Jul 08, 2016 03:13 AM EDT
Diverse Terrain Types on Mount Sharp, Mars
Mars Curiosity Rover entered safe mode on July 2 according to NASA. Although stable, the engineers at NASA are working to restore full functions of the rover.
(Photo : NASA/JPL-Caltech/MSSS via Getty Images)

There's trouble on Mars! NASA's Curiosity Rover entered a precautionary "safe mode" on the Fourth of July weekend due to some technical glitch. But officials say that the rover is now stable and communicating with engineers on Earth as of today.

NASA's Mars Curiosity Rover is traversing the red planet in order to understand the ancient Earth-like properties of Mars before it evolved to its current state.
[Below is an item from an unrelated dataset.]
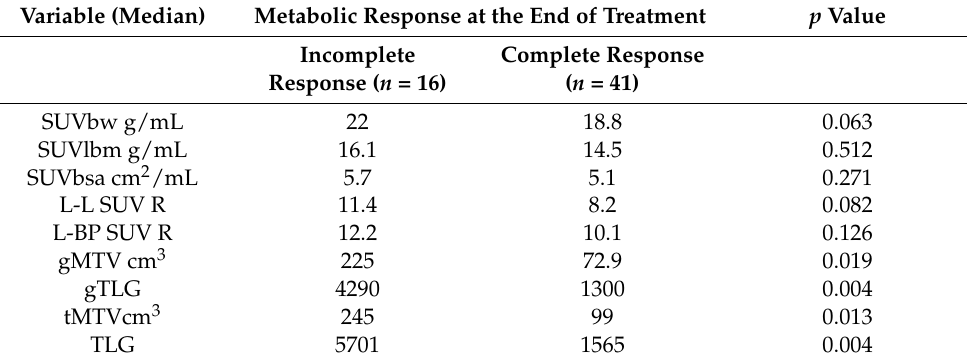
Table 2. Comparison between different metabolic response groups at end-of-treatment considering the main PET/CT baseline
The rover is operated under the Mars Science Laboratory of NASA. The agency said the "habitability" and other properties of the planet are written on the rocks and soil of the planet.

The rover automatically put itself in "safe mode" where minimal activities can be performed on July 2, according to NASA engineers are trying to find out why the rover entered the said mode. Preliminary data suggests that there was a mismatch between the camera software and the data-processing software in the main computer. Engineers will initiate "near-term" steps to resume full operations of the rover by requesting more diagnostic data from Curiosity.

The Curiosity entered safe mode three times in 2013 since its launch in 2012. The rover is one of the main tools in discovering Martian properties that help scientists prepare for NASA's mission to Mars in 2030.

"Mars, the mission achieved its goal by determining that, more than 3 billion years ago, the region offered fresh-water lakes and rivers with environmental conditions well-suited to supporting microbial life, if life has ever existed on Mars," a NASA official said in a statement. The rover is expected to gather more data about the ancient environment of Mars and how it evolved to its state today.

Curiosity rover is currently ascending Mount Sharp on Mars after analyzing samples from various drilling sites. The rover is expected to observed pathways of ancient water flows.

The mission was given an additional two-year mission extension starting Oct. 1 this year.